Our audience will be the superintendent (we hope, as he will be our community reader later this month) and the third grade classes to come. Onward we go towards publishing another class book.

 

Case Closed!

Detective reports were submitted Friday, with most “Special Agents” completing their cases. One group continues with their role as Special Agent until the book is finished.  We discussed how an author uses a “red herring” to distract the reader – but most were not fooled!  Way to go Special Agents!

We began our “Train Tour” of Massachusetts, well the assembly of our booklets. We will be learning about the different areas of Massachusetts and what we would see if we were to visit that region and/or city. We begin in Cape Cod and travel through the state, ending in the western part and one of Massachusetts’ most beautiful regions, the Berkshires.

We counted change and did some mock shopping this week. Phew, I think many learned to be conscientious shoppers and clerks!  Using money is something we’ll revisit throughout the year; it’s an important concept and one that needs revisiting. This week we move into time. Hmm…money and time…two critical concepts that will be used throughout one’s life.

Mystery Week

Special agents have their assignments and case numbers.  With the first few chapters underway and case files in hand, we are ready to follow the clues and hopefully not be tricked by a red herring!  We are reading a variety of mystery genres (Cam Jansen is so popular we had to choose alternate books!) from Jigsaw Jones to the Boxcar Children. Using our “Top Secret” case files, our notes will be kept and detectives will work together to find out “whodunit!”

Money – do you receive an allowance?  Should you receive an allowance?  What is the value of the chores you do at home?  Can you learn about money by getting an allowance?  We will explore money, its value, and counting change this week.
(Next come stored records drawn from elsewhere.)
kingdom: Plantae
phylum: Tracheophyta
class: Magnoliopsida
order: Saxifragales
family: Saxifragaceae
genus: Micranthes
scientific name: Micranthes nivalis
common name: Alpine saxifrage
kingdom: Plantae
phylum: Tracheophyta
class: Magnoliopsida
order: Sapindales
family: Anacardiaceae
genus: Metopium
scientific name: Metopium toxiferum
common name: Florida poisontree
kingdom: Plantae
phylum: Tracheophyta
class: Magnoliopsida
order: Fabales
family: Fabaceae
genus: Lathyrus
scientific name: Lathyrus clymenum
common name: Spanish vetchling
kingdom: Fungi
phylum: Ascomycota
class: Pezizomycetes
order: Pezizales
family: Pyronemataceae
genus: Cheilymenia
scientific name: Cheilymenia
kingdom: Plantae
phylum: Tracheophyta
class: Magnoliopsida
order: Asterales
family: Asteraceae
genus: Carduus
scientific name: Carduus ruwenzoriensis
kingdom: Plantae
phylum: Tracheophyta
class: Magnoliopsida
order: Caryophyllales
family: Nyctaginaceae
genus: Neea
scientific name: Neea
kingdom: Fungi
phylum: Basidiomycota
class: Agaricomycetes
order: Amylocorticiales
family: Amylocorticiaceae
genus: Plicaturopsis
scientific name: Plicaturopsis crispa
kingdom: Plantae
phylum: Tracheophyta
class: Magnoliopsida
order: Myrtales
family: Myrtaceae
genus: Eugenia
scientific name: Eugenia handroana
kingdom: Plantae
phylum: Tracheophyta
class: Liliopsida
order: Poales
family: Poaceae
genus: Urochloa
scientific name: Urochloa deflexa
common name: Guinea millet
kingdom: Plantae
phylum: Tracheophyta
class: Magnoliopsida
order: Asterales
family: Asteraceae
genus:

So many of you do not use money for a variety of reasons – lunch is brought from home, paid in advance with a check, and your parents use debit or credit cards when making purchases. All of these things give you less use of money. It is important to understand the value of money and to be able to count it. I’ll look for a suitable song to get you motivated to learn about the almighty dollar!

Flat Stanley Debuts!

The “Flat Stanleys” are in the works!  While there are some Stanleys, it seems most of you have decided upon your own name or someone you know.  “Stanley” will get the privilege of being  your shadow next week – whether it is soccer practice, doing chores, or helping with homework. The entries are always interesting to read and I think you will like having a new “friend.”

Writer’s Notebooks are in and Writing Folders assembled!  That means we are ready to begin our Writing Journey!  🙂  Our first official writing piece will be a personal narrative. We will begin this tomorrow and continue through next week. We will look at good writing and some “okay” writing – both will help you as you become a better writer.

Our poem we read was “If I Were In Charge of the World” by Judith Viorst. We will continue to explore this author and her books and poetry. We will also use this poem as inspiration to write our own “If I Were In Charge of” poems. It’s great to imagine, isn’t it?

Meet the teacher

Despite the heat, it was wonderful to meet my new students and their families at Open Door Day this afternoon!  There were some happy faces, some anxious, and a few nervous ones. One boy even cheered that school was starting!  Yay – that’s enthusiasm!

I am really looking forward to our first few days of getting to know one another. We will begin with a Scavenger Hunt and some good poetry tomorrow.  There are many routines and procedures to learn as well, but I feel this group is ready!  After our brief two days this week, there will be no school Friday. We will be on alert for Hurricane Earl and its wind and rain.